* _Data to process_:
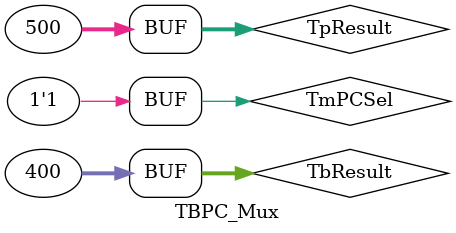
<source format=v>
`timescale 1ns/1ns

module TBPC_Mux();

//2 - Declaracion de cables y registros
reg TmPCSel;
reg [31:0]TpResult, TbResult;
wire [31:0]TpSource;

//3 - Cuerpo del modulo

//Instancias
PC_Src_Mux test(
	.mPCSel(TmPCSel),
	.pResult(TpResult),
	.bResult(TbResult),
	.pSource(TpSource)
);

initial
begin
	TpResult = 32'd500;
	TbResult = 32'd400;
	TmPCSel = 1'b0;
	#100;
	TpResult = 32'd500;
	TbResult = 32'd400;
	TmPCSel = 1'b1;
	#100;
end

endmodule

</source>
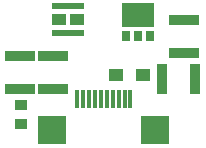
<source format=gtp>
G04*
G04 #@! TF.GenerationSoftware,Altium Limited,Altium Designer,23.4.1 (23)*
G04*
G04 Layer_Color=8421504*
%FSLAX44Y44*%
%MOMM*%
G71*
G04*
G04 #@! TF.SameCoordinates,EFB48218-AA6A-4B24-80ED-B411BF601C35*
G04*
G04*
G04 #@! TF.FilePolarity,Positive*
G04*
G01*
G75*
%ADD12R,2.8000X0.5500*%
%ADD13R,1.1500X1.0000*%
%ADD14R,0.7500X0.9500*%
%ADD15R,2.8000X2.0500*%
%ADD16R,2.6000X0.9500*%
%ADD17R,1.0000X0.9000*%
%ADD18R,0.9500X2.6000*%
%ADD19R,2.4000X2.4000*%
%ADD20R,0.3000X1.6000*%
%ADD21R,2.4000X2.4000*%
G36*
X-43750Y39250D02*
Y30250D01*
X-31750D01*
Y39250D01*
X-43750D01*
D02*
G37*
G36*
X-16750D02*
Y30250D01*
X-28750D01*
Y39250D01*
X-16750D01*
D02*
G37*
D12*
X-30250Y23500D02*
D03*
Y46000D02*
D03*
D13*
X33500Y-12250D02*
D03*
X10000D02*
D03*
D14*
X39250Y21000D02*
D03*
X29000D02*
D03*
X18750D02*
D03*
D15*
X29000Y38500D02*
D03*
D16*
X67750Y34250D02*
D03*
Y6250D02*
D03*
X-42750Y4250D02*
D03*
Y-23750D02*
D03*
X-70750Y4250D02*
D03*
Y-23750D02*
D03*
D17*
X-70250Y-38000D02*
D03*
Y-54000D02*
D03*
D18*
X77500Y-15750D02*
D03*
X49500D02*
D03*
D19*
X-43495Y-59010D02*
D03*
D20*
X22505Y-32510D02*
D03*
X17505D02*
D03*
X12505D02*
D03*
X7505D02*
D03*
X2505D02*
D03*
X-2495D02*
D03*
X-7495D02*
D03*
X-12495D02*
D03*
X-17495D02*
D03*
X-22495D02*
D03*
D21*
X43495Y-59010D02*
D03*
M02*

</source>
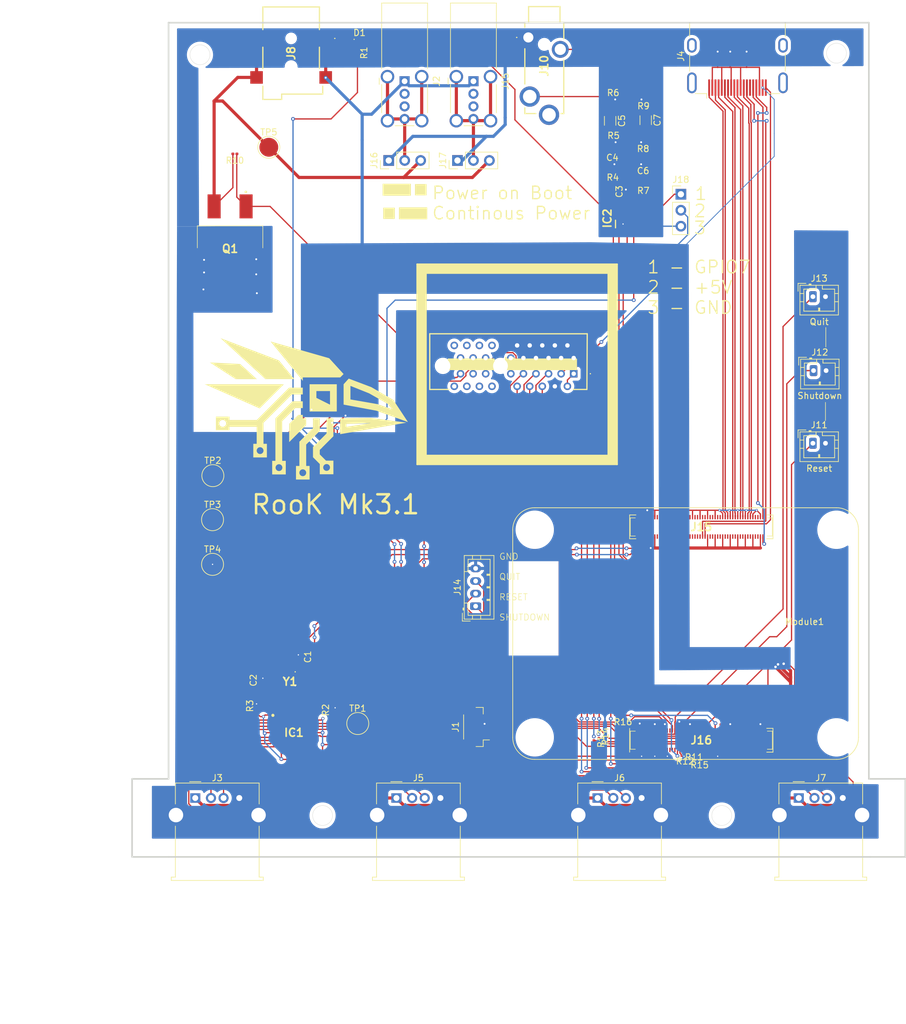
<source format=kicad_pcb>
(kicad_pcb
	(version 20240108)
	(generator "pcbnew")
	(generator_version "8.0")
	(general
		(thickness 1.6)
		(legacy_teardrops no)
	)
	(paper "A4")
	(layers
		(0 "F.Cu" signal)
		(31 "B.Cu" signal)
		(32 "B.Adhes" user "B.Adhesive")
		(33 "F.Adhes" user "F.Adhesive")
		(34 "B.Paste" user)
		(35 "F.Paste" user)
		(36 "B.SilkS" user "B.Silkscreen")
		(37 "F.SilkS" user "F.Silkscreen")
		(38 "B.Mask" user)
		(39 "F.Mask" user)
		(40 "Dwgs.User" user "User.Drawings")
		(41 "Cmts.User" user "User.Comments")
		(42 "Eco1.User" user "User.Eco1")
		(43 "Eco2.User" user "User.Eco2")
		(44 "Edge.Cuts" user)
		(45 "Margin" user)
		(46 "B.CrtYd" user "B.Courtyard")
		(47 "F.CrtYd" user "F.Courtyard")
		(48 "B.Fab" user)
		(49 "F.Fab" user)
		(50 "User.1" user)
		(51 "User.2" user)
		(52 "User.3" user)
		(53 "User.4" user)
		(54 "User.5" user)
		(55 "User.6" user)
		(56 "User.7" user)
		(57 "User.8" user)
		(58 "User.9" user)
	)
	(setup
		(stackup
			(layer "F.SilkS"
				(type "Top Silk Screen")
			)
			(layer "F.Paste"
				(type "Top Solder Paste")
			)
			(layer "F.Mask"
				(type "Top Solder Mask")
				(thickness 0.01)
			)
			(layer "F.Cu"
				(type "copper")
				(thickness 0.035)
			)
			(layer "dielectric 1"
				(type "core")
				(thickness 1.51)
				(material "FR4")
				(epsilon_r 4.5)
				(loss_tangent 0.02)
			)
			(layer "B.Cu"
				(type "copper")
				(thickness 0.035)
			)
			(layer "B.Mask"
				(type "Bottom Solder Mask")
				(thickness 0.01)
			)
			(layer "B.Paste"
				(type "Bottom Solder Paste")
			)
			(layer "B.SilkS"
				(type "Bottom Silk Screen")
			)
			(copper_finish "None")
			(dielectric_constraints no)
		)
		(pad_to_mask_clearance 0)
		(allow_soldermask_bridges_in_footprints no)
		(aux_axis_origin 37.200005 166.75)
		(grid_origin 37.25 166.75)
		(pcbplotparams
			(layerselection 0x00010fc_ffffffff)
			(plot_on_all_layers_selection 0x0000000_00000000)
			(disableapertmacros no)
			(usegerberextensions no)
			(usegerberattributes yes)
			(usegerberadvancedattributes yes)
			(creategerberjobfile yes)
			(dashed_line_dash_ratio 12.000000)
			(dashed_line_gap_ratio 3.000000)
			(svgprecision 4)
			(plotframeref no)
			(viasonmask no)
			(mode 1)
			(useauxorigin yes)
			(hpglpennumber 1)
			(hpglpenspeed 20)
			(hpglpendiameter 15.000000)
			(pdf_front_fp_property_popups yes)
			(pdf_back_fp_property_popups yes)
			(dxfpolygonmode yes)
			(dxfimperialunits yes)
			(dxfusepcbnewfont yes)
			(psnegative no)
			(psa4output no)
			(plotreference yes)
			(plotvalue yes)
			(plotfptext yes)
			(plotinvisibletext no)
			(sketchpadsonfab no)
			(subtractmaskfromsilk no)
			(outputformat 1)
			(mirror no)
			(drillshape 0)
			(scaleselection 1)
			(outputdirectory "Fabrication/")
		)
	)
	(net 0 "")
	(net 1 "Net-(D1-K)")
	(net 2 "3V3")
	(net 3 "GND")
	(net 4 "VCC")
	(net 5 "SD_DAT1")
	(net 6 "SD_DAT2")
	(net 7 "SD_DAT3")
	(net 8 "SD_CMD")
	(net 9 "SD_DAT0")
	(net 10 "SD_CLK")
	(net 11 "USB_D+")
	(net 12 "USB_D-")
	(net 13 "HDMI_D2+")
	(net 14 "HDMI_CEC")
	(net 15 "unconnected-(J4-UTILITY{slash}HEAC+-Pad14)")
	(net 16 "CARD_PRESENT")
	(net 17 "HDMI_D0+")
	(net 18 "HDMI_SCL")
	(net 19 "HDMI_D1+")
	(net 20 "HDMI_D1-")
	(net 21 "HDMI_SDA")
	(net 22 "HDMI_CK-")
	(net 23 "HDMI_CK+")
	(net 24 "HDMI_D0-")
	(net 25 "HDMI_D2-")
	(net 26 "HDMI_HEAC-")
	(net 27 "GPIO4")
	(net 28 "unconnected-(Module1B-DSI1_D0_N-Pad175)")
	(net 29 "unconnected-(Module1A-GPIO15-Pad51)")
	(net 30 "unconnected-(Module1A-SD_DAT5-Pad64)")
	(net 31 "unconnected-(Module1A-Ethernet_nLED2(3.3v)-Pad17)")
	(net 32 "unconnected-(Module1B-HDMI1_CLK_P-Pad164)")
	(net 33 "unconnected-(Module1A-SD_DAT4-Pad68)")
	(net 34 "unconnected-(Module1B-DSI1_C_N-Pad187)")
	(net 35 "unconnected-(Module1A-Ethernet_Pair3_P-Pad3)")
	(net 36 "unconnected-(Module1A-GPIO20-Pad27)")
	(net 37 "unconnected-(Module1B-DSI1_D2_N-Pad193)")
	(net 38 "unconnected-(Module1B-HDMI1_TX0_P-Pad158)")
	(net 39 "unconnected-(Module1B-HDMI1_CEC-Pad149)")
	(net 40 "unconnected-(Module1A-WiFi_nDisable-Pad89)")
	(net 41 "unconnected-(Module1A-nEXTRST-Pad100)")
	(net 42 "unconnected-(Module1B-HDMI1_TX2_N-Pad148)")
	(net 43 "unconnected-(Module1A-RUN_PG-Pad92)")
	(net 44 "GPIO7")
	(net 45 "unconnected-(Module1B-HDMI1_SDA-Pad145)")
	(net 46 "unconnected-(Module1A-Global_EN-Pad99)")
	(net 47 "unconnected-(Module1A-SD_VDD_Override-Pad73)")
	(net 48 "unconnected-(Module1A-GPIO25-Pad41)")
	(net 49 "unconnected-(Module1B-DSI1_D0_P-Pad177)")
	(net 50 "unconnected-(Module1B-CAM1_D1_P-Pad123)")
	(net 51 "unconnected-(Module1A-Ethernet_Pair1_P-Pad4)")
	(net 52 "unconnected-(Module1B-DSI0_D1_P-Pad165)")
	(net 53 "unconnected-(Module1B-VDAC_COMP-Pad111)")
	(net 54 "unconnected-(Module1A-GPIO11-Pad38)")
	(net 55 "unconnected-(Module1B-PCIe_TX_P-Pad122)")
	(net 56 "unconnected-(Module1B-HDMI1_TX0_N-Pad160)")
	(net 57 "unconnected-(Module1A-GPIO14-Pad55)")
	(net 58 "unconnected-(Module1B-CAM0_D1_N-Pad134)")
	(net 59 "unconnected-(Module1A-SD_DAT7-Pad70)")
	(net 60 "unconnected-(Module1B-DSI0_D0_N-Pad157)")
	(net 61 "unconnected-(Module1B-CAM1_D1_N-Pad121)")
	(net 62 "unconnected-(Module1A-Ethernet_Pair0_N-Pad10)")
	(net 63 "unconnected-(Module1B-HDMI1_CLK_N-Pad166)")
	(net 64 "unconnected-(Module1A-GPIO9-Pad40)")
	(net 65 "unconnected-(Module1A-Ethernet_nLED3(3.3v)-Pad15)")
	(net 66 "unconnected-(Module1A-Ethernet_SYNC_OUT(1.8v)-Pad18)")
	(net 67 "unconnected-(Module1A-GPIO21-Pad25)")
	(net 68 "unconnected-(Module1A-GPIO8-Pad39)")
	(net 69 "unconnected-(Module1A-Ethernet_Pair3_N-Pad5)")
	(net 70 "unconnected-(Module1A-Ethernet_Pair1_N-Pad6)")
	(net 71 "unconnected-(Module1A-GPIO23-Pad47)")
	(net 72 "unconnected-(Module1B-DSI0_C_N-Pad169)")
	(net 73 "unconnected-(Module1A-+1.8v_(Output)-Pad88)")
	(net 74 "unconnected-(Module1A-ID_SC-Pad35)")
	(net 75 "unconnected-(Module1A-SCL0-Pad80)")
	(net 76 "FAN_PWM")
	(net 77 "unconnected-(Module1A-GPIO17-Pad50)")
	(net 78 "unconnected-(Module1A-ID_SD-Pad36)")
	(net 79 "unconnected-(Module1B-HDMI1_TX1_N-Pad154)")
	(net 80 "unconnected-(Module1A-SDA0-Pad82)")
	(net 81 "unconnected-(Module1A-Reserved-Pad76)")
	(net 82 "unconnected-(Module1A-GPIO16-Pad29)")
	(net 83 "unconnected-(Module1A-Ethernet_Pair2_N-Pad9)")
	(net 84 "unconnected-(Module1A-GPIO2-Pad58)")
	(net 85 "unconnected-(Module1A-GPIO18-Pad49)")
	(net 86 "unconnected-(Module1B-DSI1_C_P-Pad189)")
	(net 87 "unconnected-(Module1B-HDMI1_TX1_P-Pad152)")
	(net 88 "unconnected-(Module1A-EEPROM_nWP-Pad20)")
	(net 89 "GPIO5")
	(net 90 "unconnected-(Module1B-CAM0_D0_P-Pad130)")
	(net 91 "unconnected-(Module1B-CAM1_D2_N-Pad133)")
	(net 92 "unconnected-(Module1A-GPIO19-Pad26)")
	(net 93 "unconnected-(Module1B-CAM0_C_N-Pad140)")
	(net 94 "unconnected-(Module1B-DSI0_D0_P-Pad159)")
	(net 95 "unconnected-(Module1A-GPIO3-Pad56)")
	(net 96 "unconnected-(Module1A-Ethernet_Pair2_P-Pad11)")
	(net 97 "unconnected-(Module1B-Reserved-Pad104)")
	(net 98 "unconnected-(Module1B-CAM0_D0_N-Pad128)")
	(net 99 "unconnected-(Module1A-Ethernet_Pair0_P-Pad12)")
	(net 100 "unconnected-(Module1B-CAM1_D0_N-Pad115)")
	(net 101 "unconnected-(Module1B-PCIe_CLK_N-Pad112)")
	(net 102 "unconnected-(Module1A-nPI_LED_PWR-Pad95)")
	(net 103 "GPIO6")
	(net 104 "unconnected-(Module1B-HDMI1_HOTPLUG-Pad143)")
	(net 105 "unconnected-(Module1B-CAM0_D1_P-Pad136)")
	(net 106 "unconnected-(Module1B-PCIe_CLK_nREQ-Pad102)")
	(net 107 "unconnected-(Module1B-DSI1_D1_N-Pad181)")
	(net 108 "unconnected-(Module1B-CAM0_C_P-Pad142)")
	(net 109 "unconnected-(Module1B-CAM1_D2_P-Pad135)")
	(net 110 "unconnected-(Module1B-PCIe_nRST-Pad109)")
	(net 111 "unconnected-(Module1B-CAM1_D3_N-Pad139)")
	(net 112 "unconnected-(Module1B-DSI1_D2_P-Pad195)")
	(net 113 "unconnected-(Module1B-PCIe_RX_P-Pad116)")
	(net 114 "unconnected-(Module1A-AnalogIP0-Pad96)")
	(net 115 "FAN_TACHO")
	(net 116 "unconnected-(Module1B-CAM1_D3_P-Pad141)")
	(net 117 "unconnected-(Module1A-BT_nDisable-Pad91)")
	(net 118 "unconnected-(Module1A-+1.8v_(Output)-Pad90)")
	(net 119 "unconnected-(Module1B-DSI1_D1_P-Pad183)")
	(net 120 "unconnected-(Module1B-DSI1_D3_N-Pad194)")
	(net 121 "unconnected-(Module1A-GPIO22-Pad46)")
	(net 122 "unconnected-(Module1A-GPIO24-Pad45)")
	(net 123 "unconnected-(Module1A-GPIO10-Pad44)")
	(net 124 "unconnected-(Module1B-CAM1_C_N-Pad127)")
	(net 125 "unconnected-(Module1A-Camera_GPIO-Pad97)")
	(net 126 "unconnected-(Module1B-Reserved-Pad106)")
	(net 127 "unconnected-(Module1A-GPIO26-Pad24)")
	(net 128 "LED_ACTIVITY")
	(net 129 "unconnected-(Module1B-PCIe_TX_N-Pad124)")
	(net 130 "unconnected-(Module1B-PCIe_CLK_P-Pad110)")
	(net 131 "unconnected-(Module1B-USB_OTG_ID-Pad101)")
	(net 132 "unconnected-(Module1A-SD_PWR_ON-Pad75)")
	(net 133 "unconnected-(Module1B-CAM1_D0_P-Pad117)")
	(net 134 "unconnected-(Module1B-HDMI1_TX2_P-Pad146)")
	(net 135 "unconnected-(Module1B-CAM1_C_P-Pad129)")
	(net 136 "unconnected-(Module1B-DSI0_C_P-Pad171)")
	(net 137 "unconnected-(Module1B-PCIe_RX_N-Pad118)")
	(net 138 "unconnected-(Module1A-SD_DAT6-Pad72)")
	(net 139 "unconnected-(Module1A-AnalogIP1-Pad94)")
	(net 140 "unconnected-(Module1B-HDMI1_SCL-Pad147)")
	(net 141 "unconnected-(Module1A-nRPIBOOT-Pad93)")
	(net 142 "unconnected-(Module1B-DSI1_D3_P-Pad196)")
	(net 143 "unconnected-(Module1A-GPIO27-Pad48)")
	(net 144 "unconnected-(Module1B-DSI0_D1_N-Pad163)")
	(net 145 "unconnected-(IC1-PRTPWR3{slash}BC_EN3-Pad18)")
	(net 146 "unconnected-(IC1-TEST-Pad11)")
	(net 147 "unconnected-(IC1-PRTPWR1{slash}BC_EN1-Pad12)")
	(net 148 "unconnected-(IC1-PRTPWR2{slash}BC_EN2-Pad16)")
	(net 149 "unconnected-(IC1-PRTPWR4{slash}BC_EN4-Pad20)")
	(net 150 "unconnected-(IC1-PLLFILT-Pad34)")
	(net 151 "unconnected-(IC1-OCS_N4-Pad21)")
	(net 152 "unconnected-(IC1-CRFILT-Pad14)")
	(net 153 "unconnected-(IC1-OCS_N3-Pad19)")
	(net 154 "unconnected-(IC1-OCS_N2-Pad17)")
	(net 155 "unconnected-(IC1-OCSN1-Pad13)")
	(net 156 "USB_XTAL_OUT")
	(net 157 "USB_XTAL_IN")
	(net 158 "Net-(IC1-USBDM_DN2{slash}PRT_DIS_M2)")
	(net 159 "USB_RBIAS")
	(net 160 "USB_CFG_SEL0")
	(net 161 "Net-(IC1-RESET_N)")
	(net 162 "Net-(IC1-USBDP_DN4{slash}PRT_DIS_P4)")
	(net 163 "Net-(IC1-USBDP_DN3{slash}PRT_DIS_P3)")
	(net 164 "Net-(IC1-USBDM_DN3{slash}PRT_DIS_M3)")
	(net 165 "Net-(IC1-USBDP_DN2{slash}PRT_DIS_P2)")
	(net 166 "Net-(IC1-USBDM_DN4{slash}PRT_DIS_M4)")
	(net 167 "Net-(IC1-USBDM_DN1{slash}PRT_DIS_M1)")
	(net 168 "Net-(IC1-USBDP_DN1{slash}PRT_DIS_P1)")
	(net 169 "GND_SUPPLY")
	(net 170 "unconnected-(J9-PadB14)")
	(net 171 "unconnected-(J9-PadB13)")
	(net 172 "unconnected-(J9-PadA18)")
	(net 173 "unconnected-(J9-PadA16)")
	(net 174 "unconnected-(J9-PadA14)")
	(net 175 "unconnected-(J9-PadB12)")
	(net 176 "unconnected-(J9-PadB17)")
	(net 177 "unconnected-(J9-PadA13)")
	(net 178 "unconnected-(J9-PadA15)")
	(net 179 "unconnected-(J9-PadB15)")
	(net 180 "unconnected-(J9-PadA11)")
	(net 181 "unconnected-(J9-PadB16)")
	(net 182 "unconnected-(J9-PadA12)")
	(net 183 "unconnected-(J9-PadB11)")
	(net 184 "unconnected-(J9-PadB18)")
	(net 185 "Net-(C4-Pad1)")
	(net 186 "AUDIO_OUT_L")
	(net 187 "Net-(C6-Pad1)")
	(net 188 "AUDIO_OUT_R")
	(net 189 "AUDIO_L")
	(net 190 "AUDIO_R")
	(net 191 "Net-(IC2-Y2)")
	(net 192 "Net-(IC2-Y1)")
	(net 193 "unconnected-(J10-TIP_SWITCH_-Pad3)")
	(net 194 "Net-(Module1A-SD_DAT0)")
	(net 195 "Net-(Module1A-SD_CMD)")
	(net 196 "Net-(Module1A-SD_CLK)")
	(net 197 "Net-(Module1A-SD_DAT3)")
	(net 198 "Net-(Module1A-SD_DAT2)")
	(net 199 "Net-(Module1A-SD_DAT1)")
	(net 200 "Net-(J16-Pin_2)")
	(net 201 "unconnected-(J2-D--Pad2)")
	(net 202 "unconnected-(J2-D+-Pad3)")
	(net 203 "Net-(J15-GND)")
	(net 204 "unconnected-(J15-D+-Pad3)")
	(net 205 "unconnected-(J15-D--Pad2)")
	(footprint "Resistor_SMD:R_0201_0603Metric" (layer "F.Cu") (at 110.65 147.95 -90))
	(footprint "TestPoint:TestPoint_Pad_D3.0mm" (layer "F.Cu") (at 50 113.15))
	(footprint "Capacitor_SMD:C_0201_0603Metric" (layer "F.Cu") (at 115.75 61 90))
	(footprint "Connector_USB:USB_A_Molex_67643_Horizontal" (layer "F.Cu") (at 143.25 157.39))
	(footprint "Connector_PinHeader_2.54mm:PinHeader_1x03_P2.54mm_Vertical" (layer "F.Cu") (at 78.025 56.05 90))
	(footprint "Connector_JST:JST_PH_B2B-PH-K_1x02_P2.00mm_Vertical" (layer "F.Cu") (at 145.5 101))
	(footprint "Capacitor_SMD:C_1206_3216Metric" (layer "F.Cu") (at 118.9 49.65 -90))
	(footprint "LIB_SJ3-35083B-TR:SJ335083BTR" (layer "F.Cu") (at 100.2345 36.4935 -90))
	(footprint "CM4 Connector:DF40C100DS04V51" (layer "F.Cu") (at 127.75 148.2))
	(footprint "Connector_USB:USB_A_Wuerth_614004134726_Horizontal" (layer "F.Cu") (at 91.5 43.455 -90))
	(footprint "LIB_PJ-114AH-SMT-TR:PJ114AHSMTTR" (layer "F.Cu") (at 62.5 39 -90))
	(footprint "Resistor_SMD:R_0201_0603Metric" (layer "F.Cu") (at 118.53 59.805 180))
	(footprint "Resistor_SMD:R_0201_0603Metric" (layer "F.Cu") (at 125.155 152.6))
	(footprint "LIB_830108208209:830108208209" (layer "F.Cu") (at 62.325 138.887 180))
	(footprint "Resistor_SMD:R_0201_0603Metric" (layer "F.Cu") (at 73.05 38.95 -90))
	(footprint "Connector_USB:USB_A_Molex_67643_Horizontal" (layer "F.Cu") (at 79.25 157.39))
	(footprint "Connector_JST:JST_PH_B2B-PH-K_1x02_P2.00mm_Vertical" (layer "F.Cu") (at 145.5 77.7))
	(footprint "TestPoint:TestPoint_Pad_D3.0mm" (layer "F.Cu") (at 50 120.25))
	(footprint "Resistor_SMD:R_0201_0603Metric" (layer "F.Cu") (at 113.795 53.15))
	(footprint "LIB_NC7WZ16P6X:SOT65P210X110-6N" (layer "F.Cu") (at 115.3 65.2 90))
	(footprint "Resistor_SMD:R_0201_0603Metric" (layer "F.Cu") (at 113.73 46.35))
	(footprint "CM4IO:Raspberry-Pi-4-Compute-Module" (layer "F.Cu") (at 149.25 147.75 90))
	(footprint "LED_SMD:LED_0201_0603Metric" (layer "F.Cu") (at 73.38 36.8))
	(footprint "Capacitor_SMD:C_0201_0603Metric"
		(layer "F.Cu")
		(uuid "7d8acdd1-09ff-416c-b2d8-c3a0d009818e")
		(at 118.495 56.65 180)
		(descr "Capacitor SMD 0201 (0603 Metric), square (rectangular) end terminal, IPC_7351 nominal, (Body size source: https://www.vishay.com/docs/20052/crcw0201e3.pdf), generated with kicad-footprint-generator")
		(tags "capacitor")
		(property "Reference" "C6"
			(at 0 -1.05 0)
			(layer "F.SilkS")
			(uuid "4cf669a2-63f5-4c89-9e63-6fe906fdb4ad")
			(effects
				(font
					(size 1 1)
					(thickness 0.15)
				)
			)
		)
		(property "Value" "100nF"
			(at 0 1.05 0)
			(layer "F.Fab")
			(uuid "c22a4c46-5b55-436f-a4b2-a2ea8ecf3779")
			(effects
				(font
					(size 1 1)
					(thickness 0.15)
				)
			)
		)
		(property "Footprint" "Capacitor_SMD:C_0201_0603Metric"
			(at 0 0 180)
			(unlocked yes)
			(layer "F.Fab")
			(hide yes)
			(uuid "38a0f33d-a70e-4926-aa7e-c4110c2b766b")
			(effects
				(font
					(size 1.27 1.27)
... [546924 chars truncated]
</source>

* _What is required_: Scan the material above for the string "TmPCSel", returning each line that contains it.

* _Answer section_:
reg TmPCSel;
	.mPCSel(TmPCSel),
	TmPCSel = 1'b0;
	TmPCSel = 1'b1;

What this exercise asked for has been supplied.